- President: Daher Ahmed Farah
- Founder: Mohamed Djame Elabe
- Founded: September 27, 1992
- Headquarters: Djibouti City
- Ideology: Social democracy; Progressivism; Economic interventionism;
- Political position: Centre-left
- National affiliation: Union for National Salvation

Website
- mrd-djibouti.com

= Movement for Democratic Renewal and Development =

Political party in Djibouti

The Movement for Democratic Renewal and Development (Mouvement pour le Renouveau Démocratique et le Développement), (لحركة التجديد الديموقراطي والتنمية) is a political party in Djibouti. It was originally known as the Party for Democratic Renewal. The PRD of Djibouti was created with the purpose of forming a national democratic party. The PRD gained popularity at the collapse of the communist bloc and the end of the Cold War. It used its military power gained through its coalition with the Front for the Restoration of Unity and Democracy (FRUD) and the Movement for Peace and Reconciliation (MPR). The current leader of PRD is Abdillani Hamariteha.

The PRD was founded by Mohamed Djame Elabe, a former minister in the government, on 27 September 1992; it replaced the Movement for Peace and Reconciliation, a group founded by Djame in early 1992. The party participated in the December 1992 parliamentary election and won 24.41% of vote, although it obtained no representation in the National Assembly; no other opposition party participated in the election, and all seats were won by the ruling People's Rally for Progress (RPP).

Standing as the PRD presidential candidate in the May 1993 presidential election, Djame placed second behind President Hassan Gouled Aptidon and received about 22% of the vote. Djame died on 26 November 1996, and the PRD held a congress on 23 May 1997, electing Hamariteha as PRD President, Maki Houmed Gaba as First Vice-President, and Carton Dibeth Oblik as Second Vice-President.

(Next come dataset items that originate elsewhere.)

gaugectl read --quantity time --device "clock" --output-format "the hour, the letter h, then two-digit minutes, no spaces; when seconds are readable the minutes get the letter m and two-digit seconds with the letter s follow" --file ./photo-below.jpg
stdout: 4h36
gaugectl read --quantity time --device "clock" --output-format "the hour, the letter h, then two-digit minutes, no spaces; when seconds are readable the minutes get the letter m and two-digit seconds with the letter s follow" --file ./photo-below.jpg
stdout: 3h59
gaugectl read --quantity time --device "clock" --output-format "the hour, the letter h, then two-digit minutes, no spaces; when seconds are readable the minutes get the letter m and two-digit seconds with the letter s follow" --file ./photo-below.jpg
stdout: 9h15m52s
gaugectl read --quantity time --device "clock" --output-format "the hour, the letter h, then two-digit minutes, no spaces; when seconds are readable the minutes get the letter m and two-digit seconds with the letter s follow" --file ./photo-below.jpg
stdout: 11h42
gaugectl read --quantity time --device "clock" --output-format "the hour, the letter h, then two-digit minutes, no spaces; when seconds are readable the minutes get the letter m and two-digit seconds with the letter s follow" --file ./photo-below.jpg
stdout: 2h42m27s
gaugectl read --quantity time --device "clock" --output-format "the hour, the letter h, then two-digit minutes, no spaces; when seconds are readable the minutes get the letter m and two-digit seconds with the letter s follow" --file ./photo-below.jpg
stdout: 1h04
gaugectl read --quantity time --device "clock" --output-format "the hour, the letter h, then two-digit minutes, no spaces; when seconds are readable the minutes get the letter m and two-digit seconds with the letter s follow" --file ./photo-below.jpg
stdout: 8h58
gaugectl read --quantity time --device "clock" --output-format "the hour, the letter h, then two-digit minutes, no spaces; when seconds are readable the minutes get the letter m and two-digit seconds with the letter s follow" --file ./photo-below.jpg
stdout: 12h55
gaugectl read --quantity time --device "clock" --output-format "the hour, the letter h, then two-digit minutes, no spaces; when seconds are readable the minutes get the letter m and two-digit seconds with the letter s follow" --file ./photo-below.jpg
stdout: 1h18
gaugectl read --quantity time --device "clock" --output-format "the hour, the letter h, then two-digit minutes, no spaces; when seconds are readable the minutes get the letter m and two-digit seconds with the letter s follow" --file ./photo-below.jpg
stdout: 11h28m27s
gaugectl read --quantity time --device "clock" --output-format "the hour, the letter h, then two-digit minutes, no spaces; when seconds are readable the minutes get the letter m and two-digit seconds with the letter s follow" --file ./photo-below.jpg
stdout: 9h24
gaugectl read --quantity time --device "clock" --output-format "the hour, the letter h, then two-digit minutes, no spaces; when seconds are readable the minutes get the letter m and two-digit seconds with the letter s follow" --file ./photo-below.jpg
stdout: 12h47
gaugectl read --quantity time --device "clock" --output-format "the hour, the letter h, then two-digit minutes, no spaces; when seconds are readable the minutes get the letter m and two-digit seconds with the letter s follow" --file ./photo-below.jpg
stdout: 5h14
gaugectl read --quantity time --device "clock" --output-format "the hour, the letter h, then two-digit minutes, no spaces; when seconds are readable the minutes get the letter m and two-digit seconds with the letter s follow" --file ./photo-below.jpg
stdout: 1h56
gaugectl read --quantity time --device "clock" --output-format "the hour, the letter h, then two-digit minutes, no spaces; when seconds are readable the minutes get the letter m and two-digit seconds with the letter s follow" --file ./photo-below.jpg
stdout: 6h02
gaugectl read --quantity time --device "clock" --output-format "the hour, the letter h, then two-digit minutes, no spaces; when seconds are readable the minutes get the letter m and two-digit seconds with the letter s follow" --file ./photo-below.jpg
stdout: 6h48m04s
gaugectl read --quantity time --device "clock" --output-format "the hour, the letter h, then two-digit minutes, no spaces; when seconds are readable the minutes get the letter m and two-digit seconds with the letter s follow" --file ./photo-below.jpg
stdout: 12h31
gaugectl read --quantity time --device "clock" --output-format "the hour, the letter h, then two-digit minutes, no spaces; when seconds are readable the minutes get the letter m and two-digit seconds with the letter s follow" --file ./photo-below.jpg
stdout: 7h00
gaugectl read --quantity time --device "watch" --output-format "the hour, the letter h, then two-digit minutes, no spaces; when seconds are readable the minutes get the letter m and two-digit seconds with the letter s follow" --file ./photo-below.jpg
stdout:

In the December 1997 parliamentary election, the PRD received 19.2% of the vote but again failed to win any seats. Together with the leaders of the Group for Democracy and the Republic and the Djibouti United Opposition Front, Hamariteha signed a communiqué providing for an alliance between the three groups on 25 November 1998. In the parliamentary election held on 10 January 2003, the PRD was part of the Union for a Democratic Change (Union pour l'Alternance Démocratique), which won 37.3% of the popular vote but no seats in the National Assembly.